Le roi le promit, et Aman sortit de chez la reine, plein de joie de la faveur qu’elle lui témoignait.

Valentine. Je trouve qu’Esther aurait dû demander tout de suite au roi la grâce des Juifs, puisqu’il était si aimable pour elle ; c’était très-imprudent d’attendre pour une chose si importante.

Grand’mère. La pauvre Esther avait grand’peur de fâcher le roi ; elle reculait tant qu’elle pouvait le moment de s’expliquer ; mais Dieu veillait sur les restes de son peuple, et donnait au roi des sentiments favorables à Esther.

Le roi quitta Esther en lui promettant de revenir le lendemain. Aman était bouffi d’orgueil ; en sortant du palais, il trouva Mardochée assis sur le seuil de la porte.
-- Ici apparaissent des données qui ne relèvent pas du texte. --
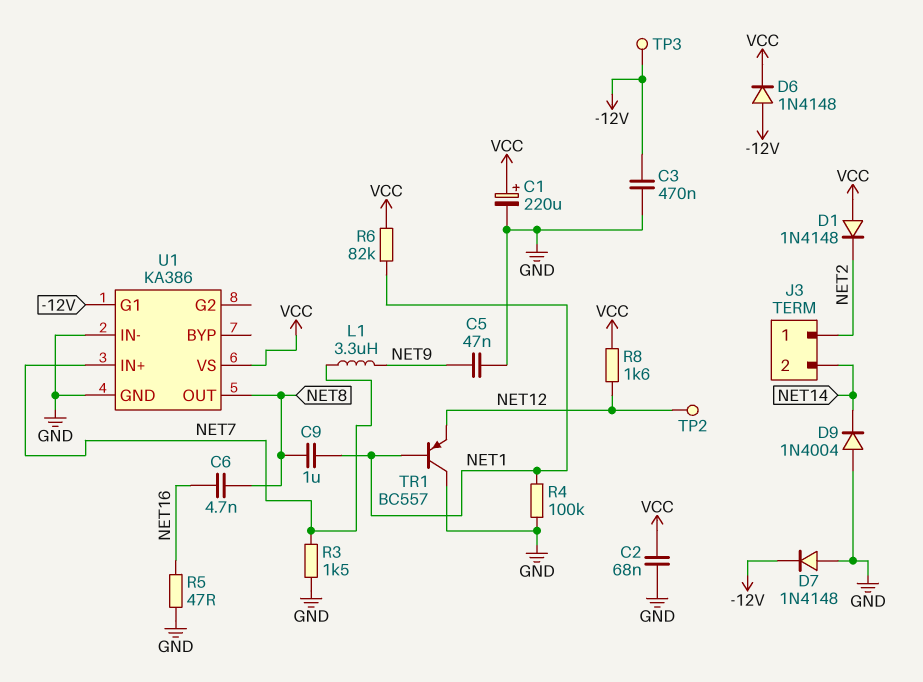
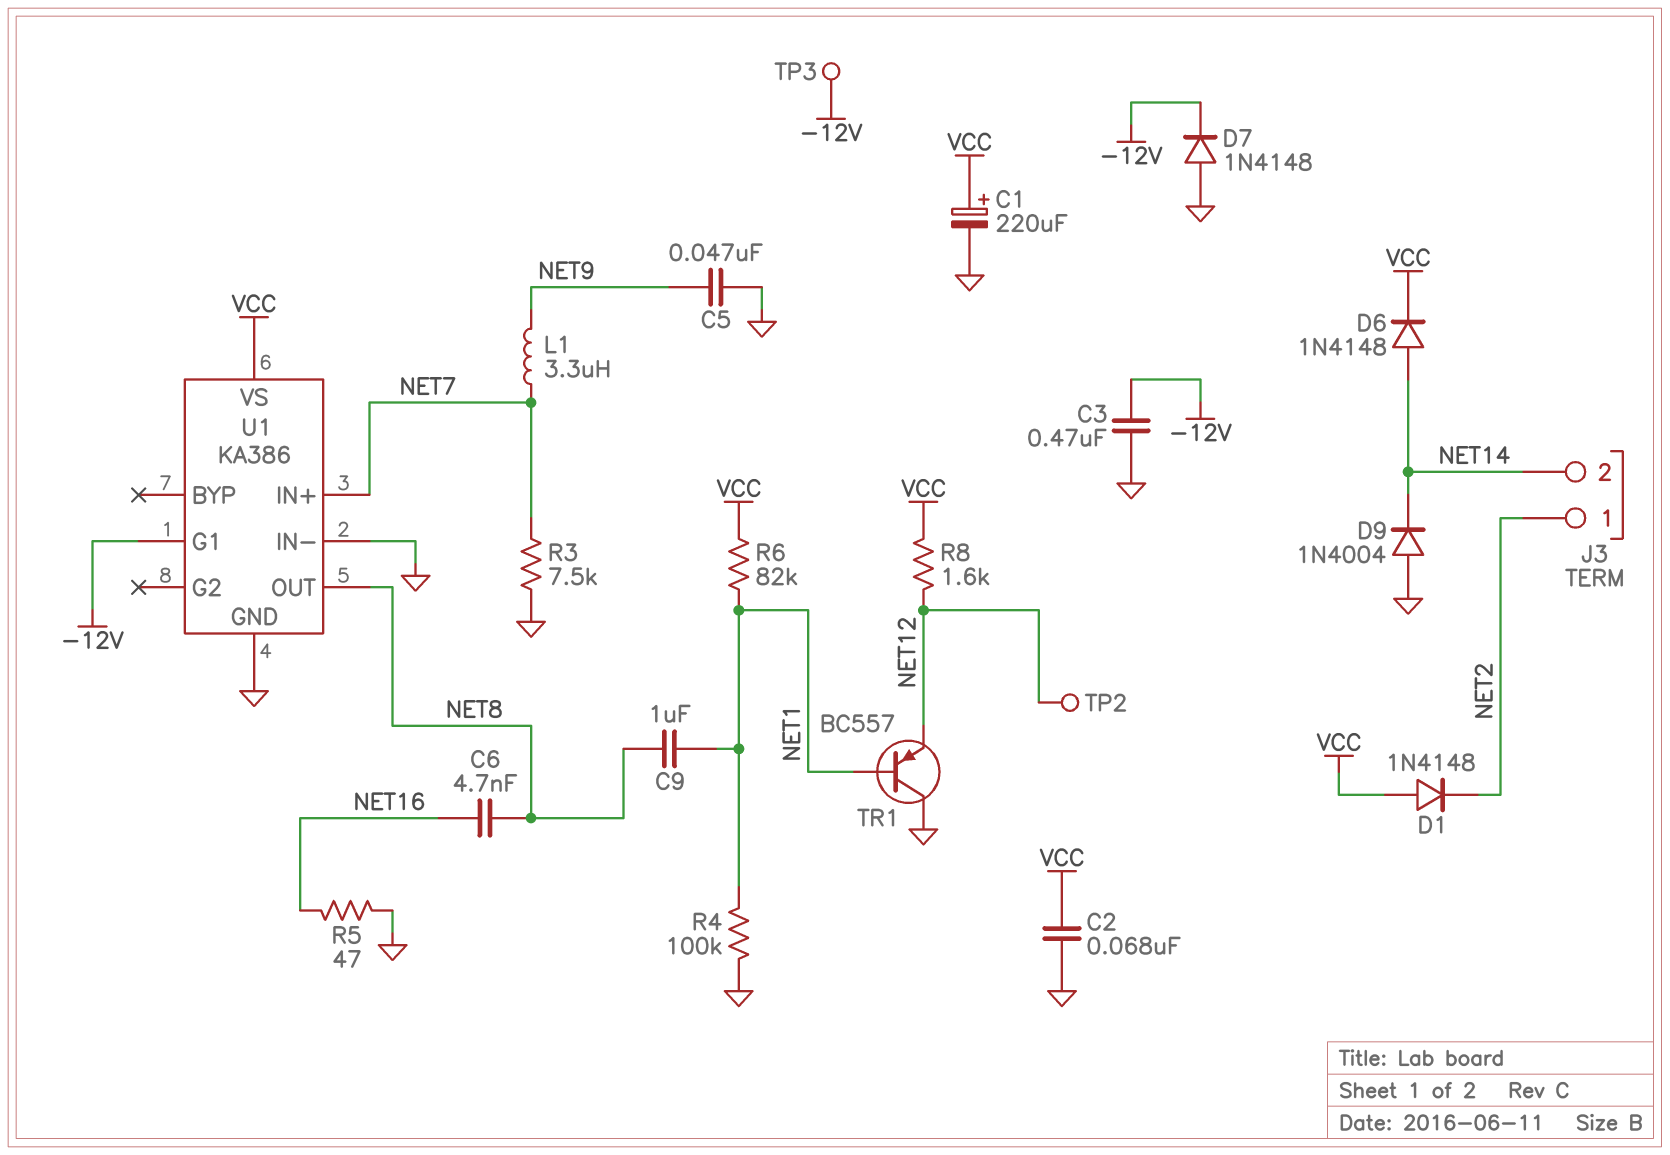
D6: diode 1N4148 (A -12V, K VCC) -> diode 1N4148 (A NET14, K VCC)
R3: 1.5k (GND, NET7) -> 7.5k (GND, NET7)

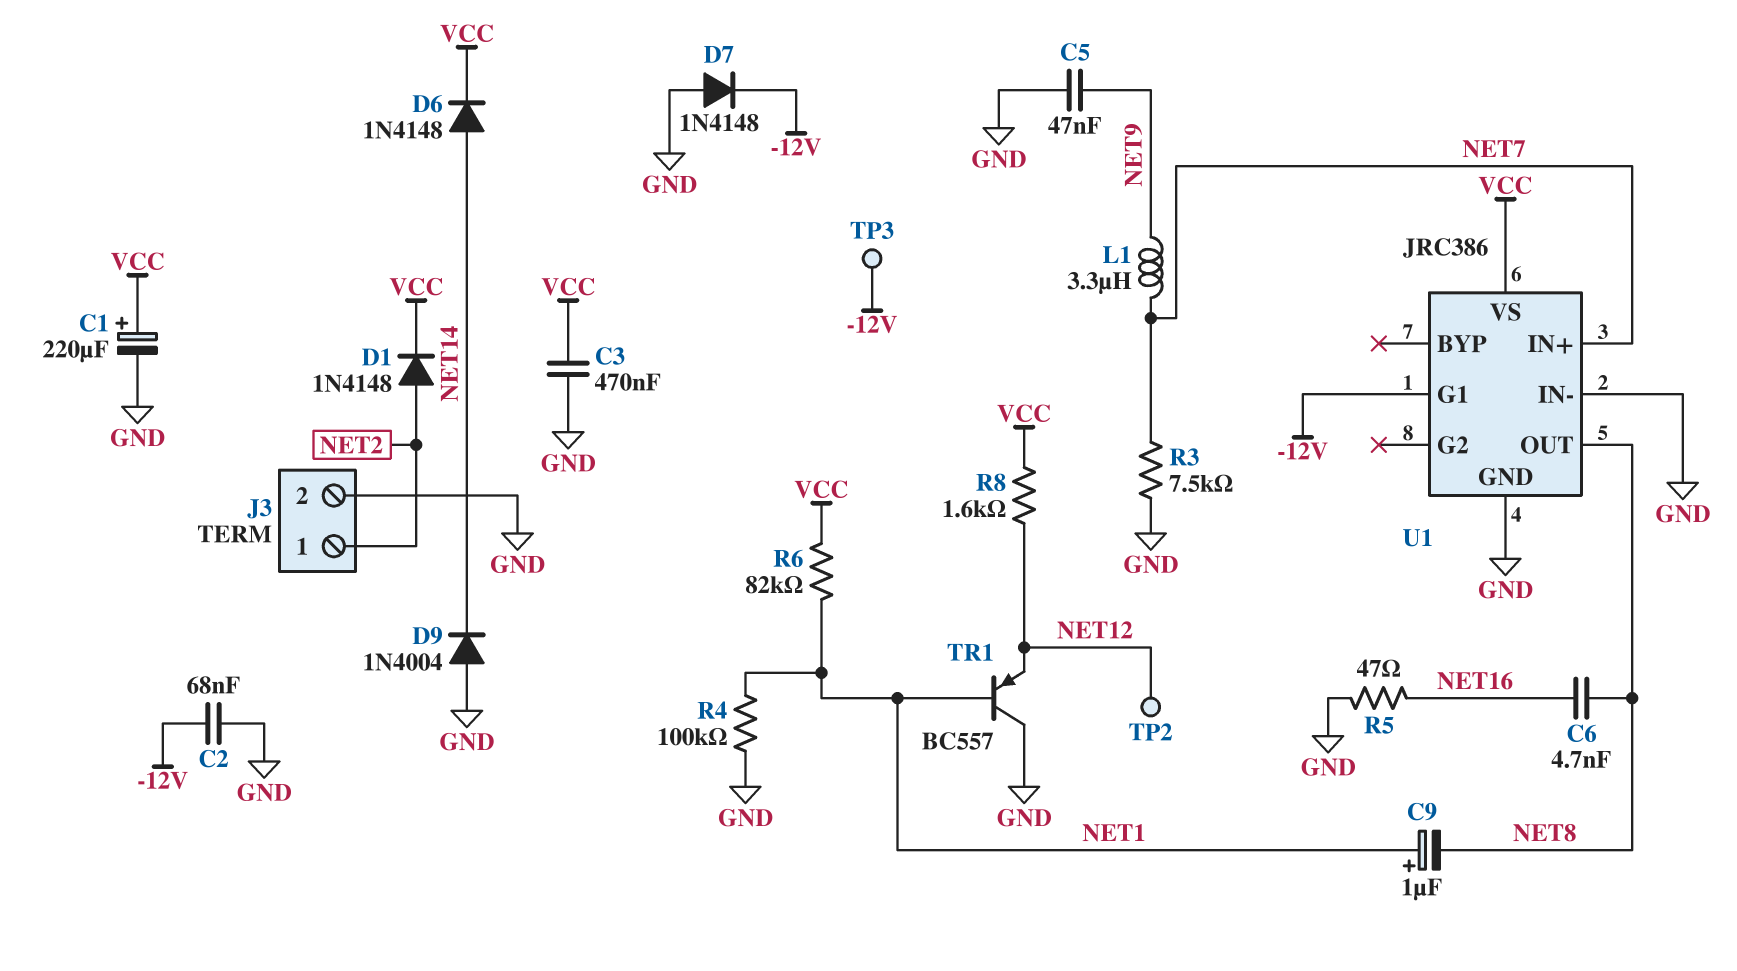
C2: 68nF (GND, VCC) -> 68nF (-12V, GND)
C3: 470nF (-12V, GND) -> 470nF (GND, VCC)
C9: 1uF (NET1, NET8) -> 1uF (plus NET1, minus NET8)
D1: diode 1N4148 (A VCC, K NET2) -> diode 1N4148 (A NET2, K VCC)
J3 pin 2: NET14 -> GND
U1: KA386 -> JRC386

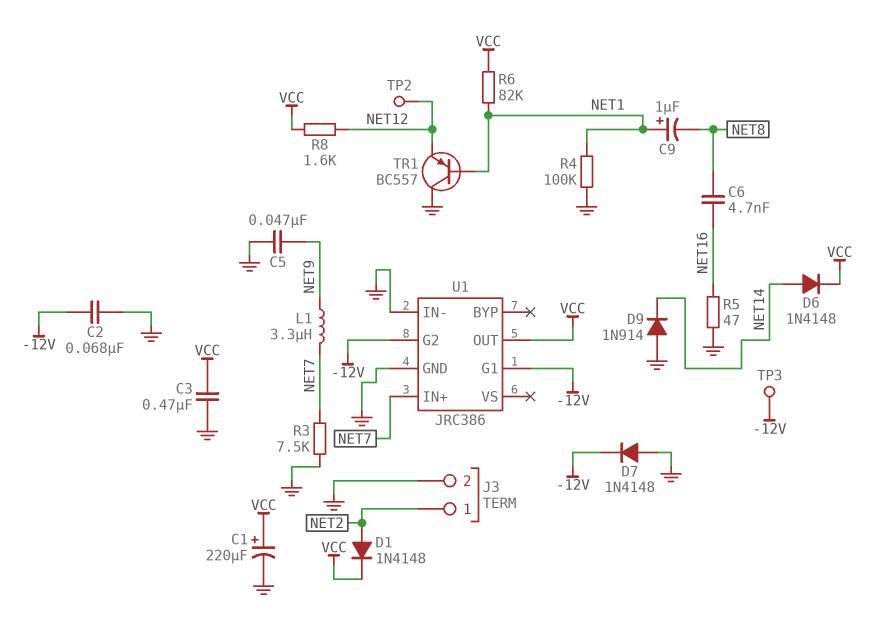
D9: diode 1N4004 (A GND, K NET14) -> diode 1N914 (A GND, K NET14)
U1 pin G2: none -> -12V
U1 pin OUT: NET8 -> VCC
U1 pin VS: VCC -> none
Non-seulement le saint homme ne se prosterna pas devant Aman, mais il ne bougea pas de sa place, et ne tourna même pas la tête de son côté, quand Aman passa devant lui.

Aman rentra chez lui dans une grande colère contre cet insolent Mardochée ; il fit venir ses amis et sa femme Zarès, et, après leur avoir raconté ce qui lui était arrivé, il ajouta : « La reine Esther n’a invité aucun autre que moi à dîner chez elle avec le roi. Je suis comblé de faveurs, mais tout cela ne me donnera aucune satisfaction tant que je verrai le Juif Mardochée demeurer assis en ma présence devant la porte du palais. Que faut-il que je fasse ? »
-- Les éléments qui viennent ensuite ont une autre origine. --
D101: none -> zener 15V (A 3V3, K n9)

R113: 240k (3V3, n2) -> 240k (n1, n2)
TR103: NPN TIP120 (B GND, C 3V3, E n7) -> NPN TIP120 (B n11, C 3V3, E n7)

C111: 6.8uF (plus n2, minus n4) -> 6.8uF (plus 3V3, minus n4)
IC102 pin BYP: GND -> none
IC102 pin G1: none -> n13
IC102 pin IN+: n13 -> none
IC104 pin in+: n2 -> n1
Sa femme Zarès lui dit : « Ordonnez qu’on dresse une potence de cinquante coudées de haut, et dites au roi, demain matin, qu’il y fasse pendre Mardochée sur l’heure. Vous irez ainsi plein de joie au festin de la reine. » Ce conseil plut à Aman ; il ordonna qu’on dressât cette haute potence pendant la nuit.

Valentine. Là ! Je l’avais bien dit. Voilà Esther qui va être cause de la mort de son oncle ! Ce pauvre Mardochée ! c’était bien la peine d’élever cette nièce pour qu’il meure par sa faute !

Grand’mère. Calme-toi, chère enfant ; le bon Dieu est toujours là. Il n’arrivera aucun mal à Mardochée, et Aman sera sévèrement puni.

Valentine. Comment cela ?

Grand’mère. Tu vas le voir tout à l’heure.